Given instruction | Rewrite all the lines of the listing below as a numbered list, omitting any blank lines and leaving the pictures out.

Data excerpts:
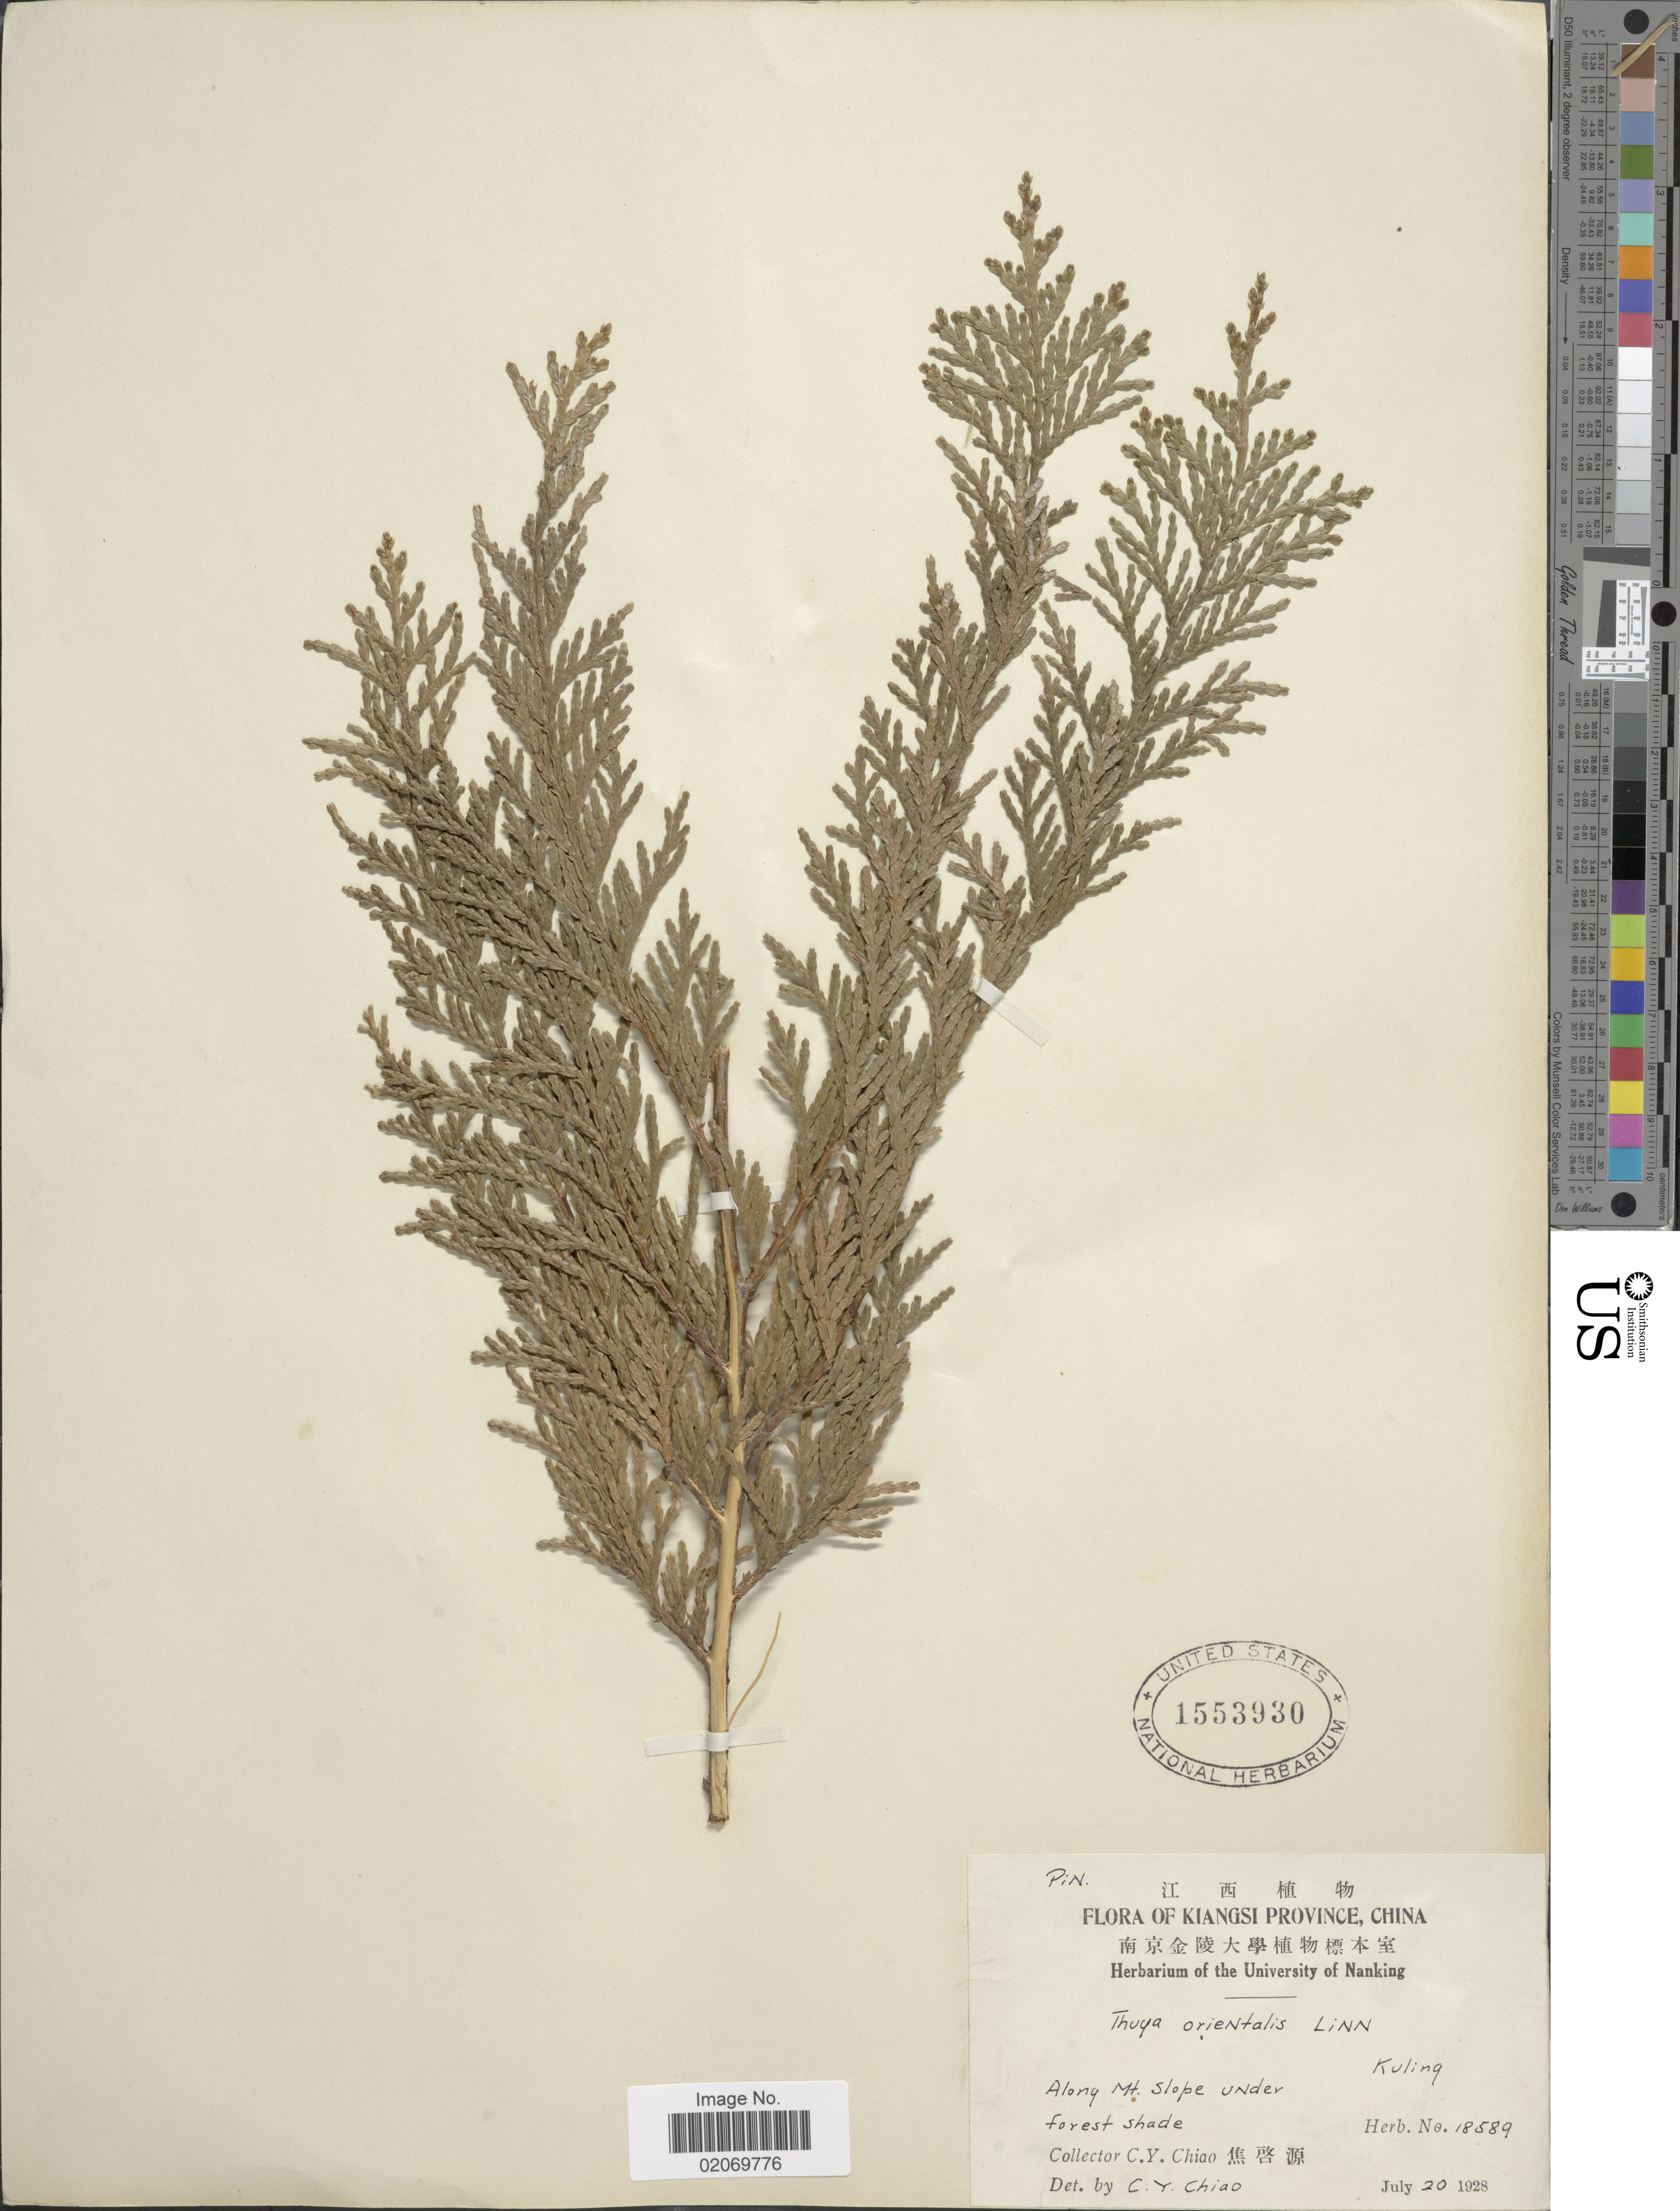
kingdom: Plantae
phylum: Tracheophyta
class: Pinopsida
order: Pinales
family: Cupressaceae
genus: Thuja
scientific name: Thuja orientalis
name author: L.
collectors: C. Y. Chiao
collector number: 18589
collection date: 1928-07-20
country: China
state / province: Jiangxi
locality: Kiangsi Province, Along Mt slope under forest shade, Kuling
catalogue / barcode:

Finished task |
1. kingdom: Plantae
2. phylum: Tracheophyta
3. class: Pinopsida
4. order: Pinales
5. family: Cupressaceae
6. genus: Thuja
7. scientific name: Thuja orientalis
8. name author: L.
9. collectors: C. Y. Chiao
10. collector number: 18589
11. collection date: 1928-07-20
12. country: China
13. state / province: Jiangxi
14. locality: Kiangsi Province, Along Mt slope under forest shade, Kuling
15. catalogue / barcode:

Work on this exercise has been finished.